Asakawa sintió que su mente cerraba una conexión. Al mismo tiempo, una voz interior rechazaba que hubiera ninguna relación entre los dos incidentes. Una simple coincidencia, eso era todo.

Apareció delante de él la estación de Shinbaba, de la línea de ferrocarril ligero Keihin-Kyuko.

—En el siguiente semáforo tuerza a la izquierda y déjeme allí, por favor.

El taxi paró y se abrió la puerta. Asakawa le tendió dos billetes de mil yenes y una de sus tarjetas de visita.

—Me llamo Asakawa. Trabajo para la compañía de El Heraldo. Si no le importa, me gustaría hablar de esto en detalle más adelante.

—Por mí vale —dijo Kimura, con voz agradecida. Por algún motivo, sentía que aquella era su misión.

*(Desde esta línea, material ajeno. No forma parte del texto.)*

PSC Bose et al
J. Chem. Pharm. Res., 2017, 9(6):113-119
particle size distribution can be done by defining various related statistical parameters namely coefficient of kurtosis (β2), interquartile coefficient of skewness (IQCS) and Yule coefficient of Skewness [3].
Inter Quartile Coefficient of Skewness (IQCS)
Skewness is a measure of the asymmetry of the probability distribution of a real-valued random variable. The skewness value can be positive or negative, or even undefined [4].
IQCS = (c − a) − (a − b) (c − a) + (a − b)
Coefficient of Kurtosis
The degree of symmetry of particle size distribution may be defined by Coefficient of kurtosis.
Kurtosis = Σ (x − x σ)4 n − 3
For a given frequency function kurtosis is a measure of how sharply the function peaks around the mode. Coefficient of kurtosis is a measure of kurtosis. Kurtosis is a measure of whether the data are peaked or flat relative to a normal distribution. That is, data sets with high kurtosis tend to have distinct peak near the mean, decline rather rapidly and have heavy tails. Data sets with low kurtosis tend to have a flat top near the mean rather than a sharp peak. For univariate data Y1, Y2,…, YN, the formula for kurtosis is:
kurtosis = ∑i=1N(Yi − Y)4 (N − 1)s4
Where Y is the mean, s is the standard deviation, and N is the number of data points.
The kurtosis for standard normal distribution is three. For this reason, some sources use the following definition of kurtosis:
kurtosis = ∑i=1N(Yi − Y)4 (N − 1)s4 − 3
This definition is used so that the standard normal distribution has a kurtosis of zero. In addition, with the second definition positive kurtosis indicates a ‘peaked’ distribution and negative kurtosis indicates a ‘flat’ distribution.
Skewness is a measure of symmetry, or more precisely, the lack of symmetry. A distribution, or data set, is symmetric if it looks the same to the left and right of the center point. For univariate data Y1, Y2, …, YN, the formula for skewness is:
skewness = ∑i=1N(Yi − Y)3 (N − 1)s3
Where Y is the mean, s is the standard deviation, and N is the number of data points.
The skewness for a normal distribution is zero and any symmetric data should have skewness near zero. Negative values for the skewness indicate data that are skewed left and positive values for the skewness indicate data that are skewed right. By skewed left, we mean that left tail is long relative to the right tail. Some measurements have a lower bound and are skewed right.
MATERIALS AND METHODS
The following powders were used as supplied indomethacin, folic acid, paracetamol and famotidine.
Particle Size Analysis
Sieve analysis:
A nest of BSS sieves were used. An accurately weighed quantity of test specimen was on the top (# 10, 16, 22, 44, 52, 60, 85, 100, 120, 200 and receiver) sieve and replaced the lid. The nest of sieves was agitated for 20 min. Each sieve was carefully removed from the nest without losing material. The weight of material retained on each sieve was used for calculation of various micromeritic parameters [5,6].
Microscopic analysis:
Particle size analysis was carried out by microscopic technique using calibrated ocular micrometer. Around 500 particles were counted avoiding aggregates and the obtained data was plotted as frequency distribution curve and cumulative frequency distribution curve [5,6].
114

—Le llamaré mañana o pasado.

—¿Quiere mi número?

—No se preocupe, ya he anotado el nombre de su compañía. Veo que no está lejos.

Asakawa salió del taxi y estaba a punto de cerrar la puerta cuando dudó un instante. Sintió un miedo innombrable ante la posibilidad de que se confirmara lo que acababa de oír. «Quizá no debería meterme en nada raro. Podría volver a ocurrir lo de la otra vez». Pero una vez despierto su interés, no podía dejarlo sin más. Lo sabía demasiado bien. Le preguntó a Kimura por última vez:

—El chico… se retorcía de dolor e intentaba quitarse el casco, ¿no?